++++ Passage shown

Whole Body Model recreation of “A whole-body multi-scale mathematical model for dynamic simulation of the metabolism in man", Carstensen et al. 2022
The general model is described as a system of metabolites, reactions and flow in and out of organs.
The general dynamics of a single compartment is defined by:
$$V \frac{dC}{dt} = M (Q_{in}C_{in} - Q_{out}C) + RV , $$
where $V$ is the volume, $C$ is a vector containing the concentration of the metabolites, $M$ is the external and internal component ordering,
$Q_{in}$ is the flow rate of what goes in, $C_{in}$ is a vector containing the concentration of the metabolites that flow in,
$Q_{out}$ is the flow rate of what goes out and $R$ is the production rates.
The compartments are coupled through concentration gradients in the blood vessels that connect the compartments.
$M$ is a square matrix containing only ones and zeros in the diagonal corresponding to the metabolites distributed through the blood vessels (circulating metabolites).
For instance, the circulating metabolite, $C_i$, corresponds to $M_{i,i}=1$. The production rate $R$ is incorporated as a vector defined by
$$R = (T S)' T r $$
where $T$ is a matrix of reactions that occur, $S$ is a stoichiometric matrix containing all reactions and $r$ is a vector with the kinetics for the reactions.
$T$ contains ones and zeros corresponding to which reactions from the stoichiometric matrix, that are present in the compartment.
For instance, a compartment which involves reaction $1,3$ and $5$ from the stoichiometric matrix have $T_{1,1} = 1, T_{2,3} = 1, T_{3,5} = 1$, and zeros elsewhere.
The reaction rate vector, $r$, is a function of the concentration of each metabolite:
$$r = r(C) $$
To utilize this, in a whole-body model, it must be formulated for each compartment.
The model also consist of a SIMO sub-model that accounts for metabolism of the three macronutrients, carbohydrates, proteins and lipids and a Hormonal submodel is also implemented and accounts for insulin and glucagon effects.

++++++++
++++ Listed entries

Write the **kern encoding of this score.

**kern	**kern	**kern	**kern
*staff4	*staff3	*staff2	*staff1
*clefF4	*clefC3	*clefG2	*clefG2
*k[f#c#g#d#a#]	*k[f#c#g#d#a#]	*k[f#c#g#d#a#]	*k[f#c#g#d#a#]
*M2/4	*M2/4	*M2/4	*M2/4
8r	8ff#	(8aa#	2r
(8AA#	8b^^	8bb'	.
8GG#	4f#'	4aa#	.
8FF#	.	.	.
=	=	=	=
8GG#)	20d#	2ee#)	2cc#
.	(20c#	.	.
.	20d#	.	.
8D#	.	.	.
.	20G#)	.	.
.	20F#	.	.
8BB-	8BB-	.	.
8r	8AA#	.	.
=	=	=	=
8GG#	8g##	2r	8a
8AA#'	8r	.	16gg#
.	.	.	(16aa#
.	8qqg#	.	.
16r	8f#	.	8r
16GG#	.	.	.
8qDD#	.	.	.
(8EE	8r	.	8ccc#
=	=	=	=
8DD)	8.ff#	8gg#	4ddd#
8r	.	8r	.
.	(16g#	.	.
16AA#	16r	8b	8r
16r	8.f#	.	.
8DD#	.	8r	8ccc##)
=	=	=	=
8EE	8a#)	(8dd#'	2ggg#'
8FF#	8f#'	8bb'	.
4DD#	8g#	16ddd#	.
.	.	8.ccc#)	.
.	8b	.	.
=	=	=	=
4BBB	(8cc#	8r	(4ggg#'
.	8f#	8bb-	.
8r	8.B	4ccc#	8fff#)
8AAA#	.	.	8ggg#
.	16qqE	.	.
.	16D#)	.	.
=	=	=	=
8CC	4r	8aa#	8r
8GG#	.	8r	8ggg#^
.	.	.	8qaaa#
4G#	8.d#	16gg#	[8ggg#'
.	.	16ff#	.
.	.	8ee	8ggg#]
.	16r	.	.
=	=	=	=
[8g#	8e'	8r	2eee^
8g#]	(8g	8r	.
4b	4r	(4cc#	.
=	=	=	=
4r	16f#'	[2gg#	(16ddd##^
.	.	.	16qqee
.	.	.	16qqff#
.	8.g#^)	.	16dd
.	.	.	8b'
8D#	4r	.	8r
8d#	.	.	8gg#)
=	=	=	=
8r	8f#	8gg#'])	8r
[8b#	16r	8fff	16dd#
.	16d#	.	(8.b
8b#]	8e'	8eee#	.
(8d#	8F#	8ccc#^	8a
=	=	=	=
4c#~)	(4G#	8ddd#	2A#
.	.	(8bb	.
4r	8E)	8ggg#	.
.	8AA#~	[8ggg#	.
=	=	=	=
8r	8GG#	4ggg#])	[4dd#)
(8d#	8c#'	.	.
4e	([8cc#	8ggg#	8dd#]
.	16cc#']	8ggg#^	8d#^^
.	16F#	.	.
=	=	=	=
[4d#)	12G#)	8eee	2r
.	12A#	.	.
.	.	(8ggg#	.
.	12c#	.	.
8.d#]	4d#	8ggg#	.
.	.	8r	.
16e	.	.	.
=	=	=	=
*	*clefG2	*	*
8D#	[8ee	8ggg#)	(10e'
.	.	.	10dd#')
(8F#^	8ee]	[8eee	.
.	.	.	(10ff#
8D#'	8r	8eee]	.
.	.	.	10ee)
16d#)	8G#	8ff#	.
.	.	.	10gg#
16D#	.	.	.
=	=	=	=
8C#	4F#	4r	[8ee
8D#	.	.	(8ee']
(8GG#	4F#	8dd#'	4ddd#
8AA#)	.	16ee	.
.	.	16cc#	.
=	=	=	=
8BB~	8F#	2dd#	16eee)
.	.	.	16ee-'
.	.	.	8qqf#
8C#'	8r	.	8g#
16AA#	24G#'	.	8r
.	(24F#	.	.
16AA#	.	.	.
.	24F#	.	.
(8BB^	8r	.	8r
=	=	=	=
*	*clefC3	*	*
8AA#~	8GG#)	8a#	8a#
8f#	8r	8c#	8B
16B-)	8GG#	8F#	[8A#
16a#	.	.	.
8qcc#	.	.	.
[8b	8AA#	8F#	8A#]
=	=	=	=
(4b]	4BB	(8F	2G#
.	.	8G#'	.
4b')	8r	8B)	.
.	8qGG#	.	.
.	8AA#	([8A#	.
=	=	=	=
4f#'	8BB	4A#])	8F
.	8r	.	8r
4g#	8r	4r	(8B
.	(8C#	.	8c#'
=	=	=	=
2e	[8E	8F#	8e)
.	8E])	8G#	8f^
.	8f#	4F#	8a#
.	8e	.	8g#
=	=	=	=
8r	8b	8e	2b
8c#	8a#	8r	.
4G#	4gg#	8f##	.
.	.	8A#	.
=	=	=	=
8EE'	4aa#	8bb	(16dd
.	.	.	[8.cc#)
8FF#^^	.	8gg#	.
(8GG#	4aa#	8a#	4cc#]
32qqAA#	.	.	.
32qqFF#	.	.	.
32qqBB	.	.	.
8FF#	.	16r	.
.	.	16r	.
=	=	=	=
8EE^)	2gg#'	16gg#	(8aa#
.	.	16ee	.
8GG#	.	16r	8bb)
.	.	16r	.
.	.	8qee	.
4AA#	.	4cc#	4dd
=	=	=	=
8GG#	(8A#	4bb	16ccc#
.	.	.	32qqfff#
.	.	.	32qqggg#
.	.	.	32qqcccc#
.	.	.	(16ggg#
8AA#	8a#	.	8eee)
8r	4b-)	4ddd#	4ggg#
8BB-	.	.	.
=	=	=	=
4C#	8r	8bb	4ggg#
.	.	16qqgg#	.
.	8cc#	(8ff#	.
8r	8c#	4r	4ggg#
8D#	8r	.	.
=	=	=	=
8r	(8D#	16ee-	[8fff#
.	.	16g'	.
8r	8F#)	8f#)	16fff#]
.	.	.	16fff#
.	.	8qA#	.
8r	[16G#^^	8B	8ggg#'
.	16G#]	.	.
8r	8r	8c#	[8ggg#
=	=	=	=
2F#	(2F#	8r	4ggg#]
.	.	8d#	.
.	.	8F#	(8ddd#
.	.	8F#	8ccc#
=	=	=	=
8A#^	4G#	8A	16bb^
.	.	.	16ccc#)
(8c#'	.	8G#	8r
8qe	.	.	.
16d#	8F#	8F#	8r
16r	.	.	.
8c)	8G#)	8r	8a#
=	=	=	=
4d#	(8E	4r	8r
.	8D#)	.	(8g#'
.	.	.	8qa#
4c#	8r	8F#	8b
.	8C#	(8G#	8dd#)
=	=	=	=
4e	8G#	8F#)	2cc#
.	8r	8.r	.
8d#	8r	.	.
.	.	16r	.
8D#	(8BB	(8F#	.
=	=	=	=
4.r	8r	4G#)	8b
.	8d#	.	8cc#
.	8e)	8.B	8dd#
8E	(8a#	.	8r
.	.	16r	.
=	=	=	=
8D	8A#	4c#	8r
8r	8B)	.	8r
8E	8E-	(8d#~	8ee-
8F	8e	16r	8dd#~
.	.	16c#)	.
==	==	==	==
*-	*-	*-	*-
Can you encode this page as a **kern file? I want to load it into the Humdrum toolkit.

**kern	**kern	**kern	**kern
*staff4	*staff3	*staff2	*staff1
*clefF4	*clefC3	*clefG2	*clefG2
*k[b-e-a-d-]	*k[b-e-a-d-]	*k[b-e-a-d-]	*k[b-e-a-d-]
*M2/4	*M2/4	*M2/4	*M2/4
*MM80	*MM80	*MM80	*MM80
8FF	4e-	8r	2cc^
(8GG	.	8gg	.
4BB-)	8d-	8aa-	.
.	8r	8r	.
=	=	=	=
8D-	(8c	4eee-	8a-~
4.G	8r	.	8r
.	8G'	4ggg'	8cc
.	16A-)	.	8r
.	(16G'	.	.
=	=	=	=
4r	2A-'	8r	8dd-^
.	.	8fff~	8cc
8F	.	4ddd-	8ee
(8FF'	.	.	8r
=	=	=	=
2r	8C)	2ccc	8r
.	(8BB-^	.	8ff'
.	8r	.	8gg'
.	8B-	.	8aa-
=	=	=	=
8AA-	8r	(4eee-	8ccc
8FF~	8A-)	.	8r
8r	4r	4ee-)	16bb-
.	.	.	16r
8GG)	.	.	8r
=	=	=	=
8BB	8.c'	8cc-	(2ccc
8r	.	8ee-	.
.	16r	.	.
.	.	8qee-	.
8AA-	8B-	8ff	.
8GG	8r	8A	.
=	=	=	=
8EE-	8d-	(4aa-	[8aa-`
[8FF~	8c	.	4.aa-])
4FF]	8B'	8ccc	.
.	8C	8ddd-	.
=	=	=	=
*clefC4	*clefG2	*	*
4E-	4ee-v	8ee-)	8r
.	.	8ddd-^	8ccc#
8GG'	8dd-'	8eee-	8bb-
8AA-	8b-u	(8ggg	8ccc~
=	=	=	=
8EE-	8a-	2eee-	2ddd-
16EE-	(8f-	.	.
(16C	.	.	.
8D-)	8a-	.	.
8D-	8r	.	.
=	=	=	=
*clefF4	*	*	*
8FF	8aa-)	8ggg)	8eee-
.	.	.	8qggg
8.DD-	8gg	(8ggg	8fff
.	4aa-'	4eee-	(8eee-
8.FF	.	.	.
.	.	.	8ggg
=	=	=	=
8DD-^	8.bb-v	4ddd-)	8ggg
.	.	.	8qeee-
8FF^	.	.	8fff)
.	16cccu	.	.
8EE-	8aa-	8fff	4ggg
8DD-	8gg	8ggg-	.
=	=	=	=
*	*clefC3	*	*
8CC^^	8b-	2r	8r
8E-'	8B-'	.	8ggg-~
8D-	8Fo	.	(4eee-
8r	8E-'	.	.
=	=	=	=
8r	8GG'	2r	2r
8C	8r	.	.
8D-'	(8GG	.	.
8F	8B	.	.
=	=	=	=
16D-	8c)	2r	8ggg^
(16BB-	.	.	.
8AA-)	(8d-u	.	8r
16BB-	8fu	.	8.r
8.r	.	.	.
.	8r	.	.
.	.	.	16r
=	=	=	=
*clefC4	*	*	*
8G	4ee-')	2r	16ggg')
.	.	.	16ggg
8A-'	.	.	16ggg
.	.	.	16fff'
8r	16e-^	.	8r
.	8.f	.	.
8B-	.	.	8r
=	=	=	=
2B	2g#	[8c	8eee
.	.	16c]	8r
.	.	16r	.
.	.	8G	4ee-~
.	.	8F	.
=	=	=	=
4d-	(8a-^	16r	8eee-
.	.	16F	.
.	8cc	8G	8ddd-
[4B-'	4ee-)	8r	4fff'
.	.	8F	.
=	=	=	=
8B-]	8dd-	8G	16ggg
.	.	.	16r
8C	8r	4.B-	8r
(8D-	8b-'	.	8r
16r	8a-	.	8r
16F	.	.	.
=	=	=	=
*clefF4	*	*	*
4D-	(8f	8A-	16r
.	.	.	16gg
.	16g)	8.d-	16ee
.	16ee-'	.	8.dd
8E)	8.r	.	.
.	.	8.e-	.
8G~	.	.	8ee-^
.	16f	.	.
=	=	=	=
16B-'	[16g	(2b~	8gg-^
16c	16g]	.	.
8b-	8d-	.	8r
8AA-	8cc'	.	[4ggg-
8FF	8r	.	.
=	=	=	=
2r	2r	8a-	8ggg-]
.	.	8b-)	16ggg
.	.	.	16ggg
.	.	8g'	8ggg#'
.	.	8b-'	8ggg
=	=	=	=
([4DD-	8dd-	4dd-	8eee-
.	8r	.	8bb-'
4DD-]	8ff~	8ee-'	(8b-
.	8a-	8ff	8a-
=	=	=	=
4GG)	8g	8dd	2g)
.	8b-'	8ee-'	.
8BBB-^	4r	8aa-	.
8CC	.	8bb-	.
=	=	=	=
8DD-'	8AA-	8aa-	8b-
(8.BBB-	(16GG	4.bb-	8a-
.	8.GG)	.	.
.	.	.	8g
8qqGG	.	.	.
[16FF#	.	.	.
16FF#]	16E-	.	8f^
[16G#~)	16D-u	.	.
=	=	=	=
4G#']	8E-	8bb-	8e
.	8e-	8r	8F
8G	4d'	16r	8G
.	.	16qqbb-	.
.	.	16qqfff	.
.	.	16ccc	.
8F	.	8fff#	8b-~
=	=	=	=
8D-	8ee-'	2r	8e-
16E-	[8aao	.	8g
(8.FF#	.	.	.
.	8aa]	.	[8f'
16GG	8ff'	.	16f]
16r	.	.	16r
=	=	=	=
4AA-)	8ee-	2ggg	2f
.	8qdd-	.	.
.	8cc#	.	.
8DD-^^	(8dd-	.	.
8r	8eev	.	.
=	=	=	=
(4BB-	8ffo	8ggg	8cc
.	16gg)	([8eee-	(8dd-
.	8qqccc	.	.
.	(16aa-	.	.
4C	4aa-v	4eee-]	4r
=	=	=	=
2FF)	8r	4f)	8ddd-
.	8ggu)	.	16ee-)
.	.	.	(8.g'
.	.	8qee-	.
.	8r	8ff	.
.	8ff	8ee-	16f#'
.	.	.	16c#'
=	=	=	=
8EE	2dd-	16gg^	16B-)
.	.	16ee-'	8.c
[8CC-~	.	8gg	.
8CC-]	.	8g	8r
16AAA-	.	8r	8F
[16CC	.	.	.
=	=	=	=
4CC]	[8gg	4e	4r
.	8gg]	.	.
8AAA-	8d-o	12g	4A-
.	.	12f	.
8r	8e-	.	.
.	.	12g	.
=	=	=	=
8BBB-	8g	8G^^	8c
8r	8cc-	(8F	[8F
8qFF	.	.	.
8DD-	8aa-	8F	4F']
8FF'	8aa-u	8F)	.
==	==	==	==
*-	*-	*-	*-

++++++++

Please answer these questions using the whole-body model description above, one line each:
1. What does the matrix $M$ contain along its diagonal?
2. How are the compartments coupled to one another?
3. Which hormones' effects does the Hormonal submodel account for?

1. Only ones and zeros, corresponding to the metabolites distributed through the blood vessels (circulating metabolites).
2. Through concentration gradients in the blood vessels that connect the compartments.
3. Insulin and glucagon.